Oracle is the RDBMS developed by Oracle Corporation, servicing large corporations and enterprises requiring high-level data security, performance, and scalability.
Oracle offers advanced features like partitioning, online index rebuilds, pluggable databases, and materialized views.
Oracle v2 is just an older version of the Oracle RDBMS, and while it shares the core functionality, it may lack certain features introduced in later versions.
PostgreSQL is an open-source object-relational database management system (ORDBMS). It emphasizes extensibility and SQL compliance.
PostgreSQL stands out with its support for advanced data types, indexing methods, and versatile querying options, such as Common Table Expressions (CTEs) and Window Functions.

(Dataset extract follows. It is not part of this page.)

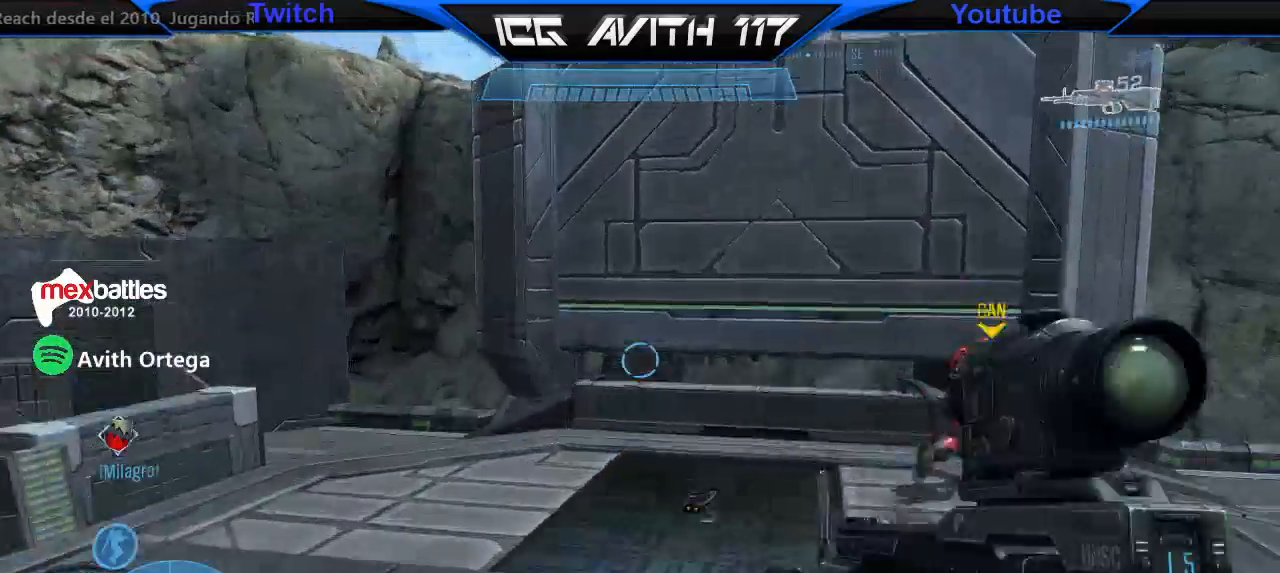
{"dt_ms": 500, "buttons": [], "left_stick": "right", "right_stick": "up", "events": [[67, "right_stick", "right"], [300, "left_stick", "left"], [400, "left_stick", "right"], [467, "right_stick", "up"]]}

With all these options available in the market, you might be wondering what RDBMS and SQL implementation is better. The answer to this question drills down to your project requirements.
A good approach is to first understand your project requirements and then look for RDBMS that can address your requirements.
Data has become the fuel of our digital world because we see vast amounts of data being generated daily. To effectively utilize this data, you need a powerful tool like SQL.
As a professional in data science, data analysis, business analytics, or machine learning, mastering SQL is essential. In fact, proficiency in SQL can be a deciding factor in whether an employer hires or rejects you.
Beyond its value in the job market, SQL is invaluable for individuals working in the data field. Experts estimate that up to 80% of data work involves cleaning and managing data, which SQL can handle remarkably.
Moreover, SQL’s integration with various programming languages, such as Python, C++, and Java, broadens its applicability. This allows you to create robust data-driven solutions.
Learning SQL equips you with a competitive edge and a versatile tool to tackle data challenges in your professional journey.
So, as you navigate the expansive landscape of data management and analysis, remember SQL as your steadfast companion. With its powerful syntax and widespread use, mastering SQL can open up a multitude of opportunities in the tech world. Happy querying!